• What the exercise asks: Copy out the entries below precisely; nothing is to be omitted.

****************

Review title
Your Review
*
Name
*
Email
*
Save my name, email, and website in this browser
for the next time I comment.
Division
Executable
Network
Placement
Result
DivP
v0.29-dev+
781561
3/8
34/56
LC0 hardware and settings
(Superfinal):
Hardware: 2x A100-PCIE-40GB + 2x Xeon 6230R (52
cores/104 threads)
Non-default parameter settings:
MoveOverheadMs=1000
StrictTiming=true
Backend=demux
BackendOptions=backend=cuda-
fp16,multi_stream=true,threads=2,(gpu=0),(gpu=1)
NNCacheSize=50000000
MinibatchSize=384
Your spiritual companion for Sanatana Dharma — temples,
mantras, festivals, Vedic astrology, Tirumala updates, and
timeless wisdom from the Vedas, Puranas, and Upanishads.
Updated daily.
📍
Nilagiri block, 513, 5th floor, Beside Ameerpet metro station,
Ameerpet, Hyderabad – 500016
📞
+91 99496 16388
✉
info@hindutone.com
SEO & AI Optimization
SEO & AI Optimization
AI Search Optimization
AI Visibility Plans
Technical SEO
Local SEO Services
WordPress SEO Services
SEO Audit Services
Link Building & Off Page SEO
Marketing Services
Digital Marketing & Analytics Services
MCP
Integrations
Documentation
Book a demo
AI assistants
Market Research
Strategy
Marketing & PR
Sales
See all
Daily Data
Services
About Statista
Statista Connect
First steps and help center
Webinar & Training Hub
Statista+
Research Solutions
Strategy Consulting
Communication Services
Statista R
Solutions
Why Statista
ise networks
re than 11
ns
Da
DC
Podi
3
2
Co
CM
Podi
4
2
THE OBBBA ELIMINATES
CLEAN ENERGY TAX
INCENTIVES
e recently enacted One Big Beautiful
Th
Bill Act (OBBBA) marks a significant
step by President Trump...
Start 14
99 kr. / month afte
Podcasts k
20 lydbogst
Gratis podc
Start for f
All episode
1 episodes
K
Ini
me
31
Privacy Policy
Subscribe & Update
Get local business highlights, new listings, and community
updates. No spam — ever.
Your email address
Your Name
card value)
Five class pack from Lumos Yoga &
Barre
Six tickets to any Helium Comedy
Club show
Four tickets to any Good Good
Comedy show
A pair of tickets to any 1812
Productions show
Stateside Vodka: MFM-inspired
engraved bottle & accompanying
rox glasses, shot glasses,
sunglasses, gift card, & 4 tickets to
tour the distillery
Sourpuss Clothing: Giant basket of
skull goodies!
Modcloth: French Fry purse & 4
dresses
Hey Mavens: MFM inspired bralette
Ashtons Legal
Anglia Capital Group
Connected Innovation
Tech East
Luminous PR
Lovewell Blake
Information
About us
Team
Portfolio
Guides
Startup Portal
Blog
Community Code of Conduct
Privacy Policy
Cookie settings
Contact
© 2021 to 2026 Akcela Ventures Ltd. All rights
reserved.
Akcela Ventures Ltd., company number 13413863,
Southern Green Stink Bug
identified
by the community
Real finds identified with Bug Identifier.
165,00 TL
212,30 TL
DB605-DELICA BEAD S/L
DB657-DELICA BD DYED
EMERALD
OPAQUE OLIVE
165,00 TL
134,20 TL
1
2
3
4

****************

• Task result:
Review title
Your Review
*
Name
*
Email
*
Save my name, email, and website in this browser
for the next time I comment.
Division
Executable
Network
Placement
Result
DivP
v0.29-dev+
781561
3/8
34/56
LC0 hardware and settings
(Superfinal):
Hardware: 2x A100-PCIE-40GB + 2x Xeon 6230R (52
cores/104 threads)
Non-default parameter settings:
MoveOverheadMs=1000
StrictTiming=true
Backend=demux
BackendOptions=backend=cuda-
fp16,multi_stream=true,threads=2,(gpu=0),(gpu=1)
NNCacheSize=50000000
MinibatchSize=384
Your spiritual companion for Sanatana Dharma — temples,
mantras, festivals, Vedic astrology, Tirumala updates, and
timeless wisdom from the Vedas, Puranas, and Upanishads.
Updated daily.
📍
Nilagiri block, 513, 5th floor, Beside Ameerpet metro station,
Ameerpet, Hyderabad – 500016
📞
+91 99496 16388
✉
info@hindutone.com
SEO & AI Optimization
SEO & AI Optimization
AI Search Optimization
AI Visibility Plans
Technical SEO
Local SEO Services
WordPress SEO Services
SEO Audit Services
Link Building & Off Page SEO
Marketing Services
Digital Marketing & Analytics Services
MCP
Integrations
Documentation
Book a demo
AI assistants
Market Research
Strategy
Marketing & PR
Sales
See all
Daily Data
Services
About Statista
Statista Connect
First steps and help center
Webinar & Training Hub
Statista+
Research Solutions
Strategy Consulting
Communication Services
Statista R
Solutions
Why Statista
ise networks
re than 11
ns
Da
DC
Podi
3
2
Co
CM
Podi
4
2
THE OBBBA ELIMINATES
CLEAN ENERGY TAX
INCENTIVES
e recently enacted One Big Beautiful
Th
Bill Act (OBBBA) marks a significant
step by President Trump...
Start 14
99 kr. / month afte
Podcasts k
20 lydbogst
Gratis podc
Start for f
All episode
1 episodes
K
Ini
me
31
Privacy Policy
Subscribe & Update
Get local business highlights, new listings, and community
updates. No spam — ever.
Your email address
Your Name
card value)
Five class pack from Lumos Yoga &
Barre
Six tickets to any Helium Comedy
Club show
Four tickets to any Good Good
Comedy show
A pair of tickets to any 1812
Productions show
Stateside Vodka: MFM-inspired
engraved bottle & accompanying
rox glasses, shot glasses,
sunglasses, gift card, & 4 tickets to
tour the distillery
Sourpuss Clothing: Giant basket of
skull goodies!
Modcloth: French Fry purse & 4
dresses
Hey Mavens: MFM inspired bralette
Ashtons Legal
Anglia Capital Group
Connected Innovation
Tech East
Luminous PR
Lovewell Blake
Information
About us
Team
Portfolio
Guides
Startup Portal
Blog
Community Code of Conduct
Privacy Policy
Cookie settings
Contact
© 2021 to 2026 Akcela Ventures Ltd. All rights
reserved.
Akcela Ventures Ltd., company number 13413863,
Southern Green Stink Bug
identified
by the community
Real finds identified with Bug Identifier.
165,00 TL
212,30 TL
DB605-DELICA BEAD S/L
DB657-DELICA BD DYED
EMERALD
OPAQUE OLIVE
165,00 TL
134,20 TL
1
2
3
4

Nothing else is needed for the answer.